(Data supplied)

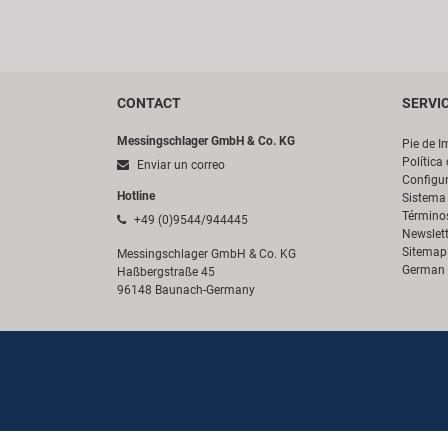
CONTACT
SERVI
Messingschlager GmbH & Co. KG
Pie de I
Política
Enviar un correo
Configur
Hotline
Sistema 
Término
+49 (0)9544/944445
Newslett
Sitemap
Messingschlager GmbH & Co. KG
German 
Haßbergstraße 45
96148 Baunach-Germany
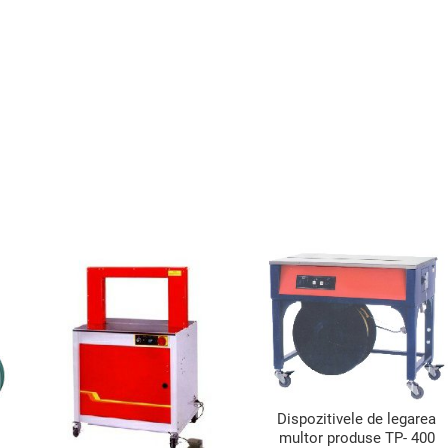
Dispozitivele de legarea
multor produse TP- 400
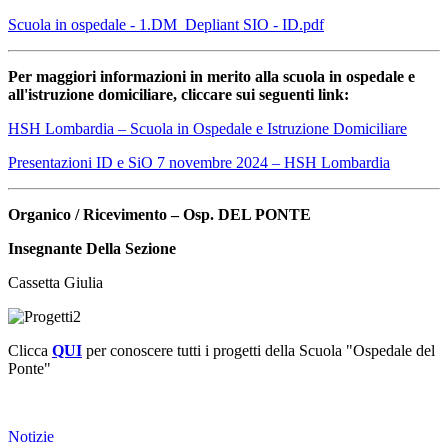
Scuola in ospedale - 1.DM_Depliant SIO - ID.pdf
Per maggiori informazioni in merito alla scuola in ospedale e
all'istruzione domiciliare, cliccare sui seguenti link:
HSH Lombardia – Scuola in Ospedale e Istruzione Domiciliare
Presentazioni ID e SiO 7 novembre 2024 – HSH Lombardia
Organico / Ricevimento – Osp. DEL PONTE
Insegnante Della Sezione
Cassetta Giulia
Clicca
QUI
per conoscere tutti i progetti della Scuola "Ospedale del
Ponte"
Notizie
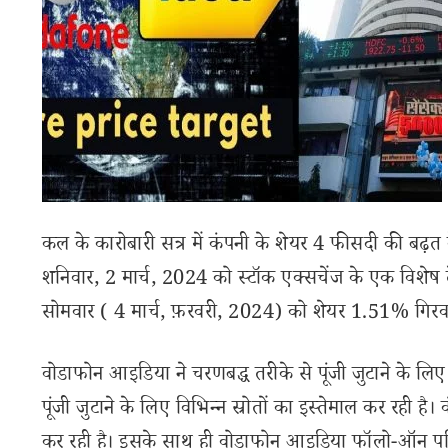
कल के कारोबारी सत्र में कंपनी के शेयर 4 फीसदी की बढ़
शनिवार, 2 मार्च, 2024 को स्टॉक एक्सचेंज के एक विशेष ट्र
सोमवार ( 4 मार्च, फ़रवरी, 2024) को शेयर 1.51% गिरवा
वोडाफोन आइडिया ने चरणबद्ध तरीके से पूंजी जुटाने के लि
पूंजी जुटाने के लिए विभिन्न स्रोतों का इस्तेमाल कर रही ह
कर रही है। इसके साथ ही वोडाफोन आइडिया फॉलो-ऑन पब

(End Data supplied)

▶ What is required
Write out, word for word, the lines from the start of the data through the one holding "multor produse TP- 400". Omit pictures.

▶ Written reply
CONTACT
SERVI
Messingschlager GmbH & Co. KG
Pie de I
Política
Enviar un correo
Configur
Hotline
Sistema 
Término
+49 (0)9544/944445
Newslett
Sitemap
Messingschlager GmbH & Co. KG
German 
Haßbergstraße 45
96148 Baunach-Germany
Dispozitivele de legarea
multor produse TP- 400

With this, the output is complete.